What are the disadvantages of dams?

March 12, 2016
Question of the day: 1

Published by: Chief Engineer Mohit Sanguri • edited by: Lamar Stonecypher • updated: 4/5/2013

Dams are designed global to keep water for irrigation, flood control, and generate electrical energy. However, there are numerous bad ecological aftereffects of building big hydroelectric dams. What's a solution to the difficulties?

  • Dams are built all over the globe to regulate floods, shop water and for the generation of electricity. Until now some 800, 000 dams have-been constructed globally. But numerous unwanted effects of big hydroelectric dams came to light, slowing the development of future dams.

    Not all the dams tend to be built for the generation of electrical energy. A number of them basically for storage of liquid for the dried out months. There are various kinds of hydroelectric energy plants, and never all need a reservoir of liquid. Listed below are three associated with the main kinds:

    1. Storage kind hydroelectric power plants with dams for gathering and saving liquid.
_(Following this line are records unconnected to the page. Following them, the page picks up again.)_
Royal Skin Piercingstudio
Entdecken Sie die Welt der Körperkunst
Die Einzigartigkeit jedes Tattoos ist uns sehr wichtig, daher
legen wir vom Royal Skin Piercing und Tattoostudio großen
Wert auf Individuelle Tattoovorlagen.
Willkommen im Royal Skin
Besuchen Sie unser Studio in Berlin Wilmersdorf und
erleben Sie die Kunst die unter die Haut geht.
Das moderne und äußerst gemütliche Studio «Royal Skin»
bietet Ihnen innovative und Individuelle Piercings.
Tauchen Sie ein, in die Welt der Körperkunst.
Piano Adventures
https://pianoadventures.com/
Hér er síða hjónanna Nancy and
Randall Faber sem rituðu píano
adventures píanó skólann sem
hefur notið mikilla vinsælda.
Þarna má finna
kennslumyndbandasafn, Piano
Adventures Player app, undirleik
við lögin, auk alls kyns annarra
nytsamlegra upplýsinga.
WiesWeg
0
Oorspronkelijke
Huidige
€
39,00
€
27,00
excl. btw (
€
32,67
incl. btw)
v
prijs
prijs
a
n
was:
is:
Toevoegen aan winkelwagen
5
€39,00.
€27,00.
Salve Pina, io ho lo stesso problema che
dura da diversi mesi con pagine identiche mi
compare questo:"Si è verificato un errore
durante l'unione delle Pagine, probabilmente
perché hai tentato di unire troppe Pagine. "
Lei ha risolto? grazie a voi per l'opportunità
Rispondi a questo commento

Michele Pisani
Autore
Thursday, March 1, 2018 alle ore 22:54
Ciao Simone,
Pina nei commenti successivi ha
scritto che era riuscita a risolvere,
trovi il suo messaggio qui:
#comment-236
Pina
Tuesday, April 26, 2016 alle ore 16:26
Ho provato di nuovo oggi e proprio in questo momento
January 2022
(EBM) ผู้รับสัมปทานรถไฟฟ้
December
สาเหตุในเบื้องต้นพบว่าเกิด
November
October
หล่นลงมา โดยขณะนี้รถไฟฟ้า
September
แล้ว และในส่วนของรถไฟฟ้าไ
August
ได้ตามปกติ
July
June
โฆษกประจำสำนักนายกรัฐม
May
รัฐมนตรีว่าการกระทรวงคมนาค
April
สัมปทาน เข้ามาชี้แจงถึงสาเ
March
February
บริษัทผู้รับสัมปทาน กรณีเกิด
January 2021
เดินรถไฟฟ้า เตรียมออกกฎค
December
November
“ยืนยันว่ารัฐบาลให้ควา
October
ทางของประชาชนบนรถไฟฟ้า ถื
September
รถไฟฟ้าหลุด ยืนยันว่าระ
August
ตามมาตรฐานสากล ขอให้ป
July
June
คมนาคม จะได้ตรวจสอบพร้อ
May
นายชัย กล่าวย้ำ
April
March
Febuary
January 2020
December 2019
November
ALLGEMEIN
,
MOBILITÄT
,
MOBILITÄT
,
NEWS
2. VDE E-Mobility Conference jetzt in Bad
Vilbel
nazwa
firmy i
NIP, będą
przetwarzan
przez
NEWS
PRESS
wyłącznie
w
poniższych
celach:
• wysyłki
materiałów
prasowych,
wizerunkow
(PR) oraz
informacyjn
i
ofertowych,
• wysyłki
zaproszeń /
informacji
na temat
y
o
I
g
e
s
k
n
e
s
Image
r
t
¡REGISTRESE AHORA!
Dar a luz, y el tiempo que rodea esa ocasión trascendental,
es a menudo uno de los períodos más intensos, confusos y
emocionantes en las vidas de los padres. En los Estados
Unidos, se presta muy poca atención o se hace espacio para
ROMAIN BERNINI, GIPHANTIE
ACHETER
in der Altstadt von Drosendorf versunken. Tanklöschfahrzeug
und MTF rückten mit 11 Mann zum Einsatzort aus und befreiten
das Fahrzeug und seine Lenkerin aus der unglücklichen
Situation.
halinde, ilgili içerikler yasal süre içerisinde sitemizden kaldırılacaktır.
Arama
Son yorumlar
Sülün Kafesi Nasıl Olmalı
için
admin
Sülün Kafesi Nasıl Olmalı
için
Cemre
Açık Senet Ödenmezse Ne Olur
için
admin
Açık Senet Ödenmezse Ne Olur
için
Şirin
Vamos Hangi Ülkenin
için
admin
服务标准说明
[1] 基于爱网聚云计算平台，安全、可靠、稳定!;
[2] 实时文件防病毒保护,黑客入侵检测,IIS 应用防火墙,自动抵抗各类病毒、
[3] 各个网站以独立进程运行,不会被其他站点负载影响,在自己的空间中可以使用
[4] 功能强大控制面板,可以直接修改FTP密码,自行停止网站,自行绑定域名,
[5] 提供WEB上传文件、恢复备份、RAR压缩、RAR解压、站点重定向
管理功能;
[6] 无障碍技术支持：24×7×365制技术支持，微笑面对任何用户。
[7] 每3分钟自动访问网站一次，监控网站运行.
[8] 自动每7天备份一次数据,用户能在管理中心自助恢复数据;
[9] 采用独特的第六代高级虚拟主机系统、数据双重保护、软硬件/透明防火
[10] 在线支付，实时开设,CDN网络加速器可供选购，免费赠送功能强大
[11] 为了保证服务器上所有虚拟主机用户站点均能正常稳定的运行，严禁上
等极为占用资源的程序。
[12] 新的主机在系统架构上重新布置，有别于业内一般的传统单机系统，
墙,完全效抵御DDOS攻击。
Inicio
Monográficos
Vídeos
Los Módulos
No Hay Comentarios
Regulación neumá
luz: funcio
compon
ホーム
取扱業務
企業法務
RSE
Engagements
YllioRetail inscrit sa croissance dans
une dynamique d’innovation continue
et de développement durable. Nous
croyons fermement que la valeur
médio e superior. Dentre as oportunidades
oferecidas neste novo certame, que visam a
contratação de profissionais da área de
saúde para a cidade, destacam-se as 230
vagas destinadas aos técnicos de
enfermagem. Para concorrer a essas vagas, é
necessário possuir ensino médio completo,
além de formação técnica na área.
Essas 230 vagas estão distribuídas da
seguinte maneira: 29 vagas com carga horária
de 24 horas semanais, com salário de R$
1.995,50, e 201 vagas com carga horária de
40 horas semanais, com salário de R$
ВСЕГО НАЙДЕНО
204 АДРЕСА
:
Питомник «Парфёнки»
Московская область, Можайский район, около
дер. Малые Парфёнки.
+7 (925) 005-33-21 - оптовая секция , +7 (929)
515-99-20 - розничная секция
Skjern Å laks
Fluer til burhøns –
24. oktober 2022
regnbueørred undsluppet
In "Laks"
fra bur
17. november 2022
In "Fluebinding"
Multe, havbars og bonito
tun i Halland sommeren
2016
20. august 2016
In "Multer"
Water can be kept for summer season and for dried out many years, depending on the ability for the reservoir.
    2. Run associated with the river form of hydroelectric power plants which do not collect liquid but they are built on rivers which have good flow and normal rivers coming from a level having great possible power.
    3. Moved storage forms of hydroelectric energy plants in which liquid is moved to a reservoir in off-peak hours and electrical energy is produced in maximum hours to supplement the production. It is similar to a storage facility for electricity.
  • Benefits of Dams

    1. Clean, efficient, and dependable type of power.
    2. Doesn't emit any direct pollutants or greenhouse gases.
    3. Even though the initial cost is high, these are generally very cheap to operate.
    4. Electrical energy produced by hydro-electric energy plants may be the most affordable electricity produced.
    5. Dams stop floods.
    6. Dams store liquid for irrigation in summer months and dry months. Numerous wilderness areas can farm due to dams and canals that supply water.
    7. Dams supply liquid for local consuming needs.
    8. Permits seafood agriculture.
  • Bad Impact of Dams

    1. In level basins huge dams cause flooding of big tracts of land, destroying neighborhood pets and habitats.
    2. Folks have is displaced causing improvement in life style and traditions, also causing psychological scar tissue formation. About 40 to 80 million individuals have already been displaced actually by dams global.
    3. Large amounts of plant life tend to be submerged and decay anaerobically (in the absence of oxygen) creating greenhouse gases like methane. It's estimated that a hydroelectric power plant produces 3.5 times the amount of carbon dioxide as a thermal power-plant burning fossil fuels.
    4. The migratory structure of lake animals like salmon and trout are impacted.
    5. Dams restrict sediments that are accountable for the fertile lands downstream. Farmers use chemical fertilizers and pesticides to compensate the loss in productivity.
    6. Salt water intrusion into the deltas implies that the saline water cannot be employed for irrigation.
    7. Big dams tend to be reproduction reasons for mosquitoes and cause the scatter of condition.
    8. Farmers downstream who always wait for the floods associated with the industries to plant their particular seeds tend to be affected.
    9. Dams act as a temperature sink, together with water is hotter versus regular river-water. This heated water whenever released in to the river downstream make a difference animal life.
    10. Top energy functions can alter water level thirty to forty feet in one time and that can eliminate the animals residing at the shorelines.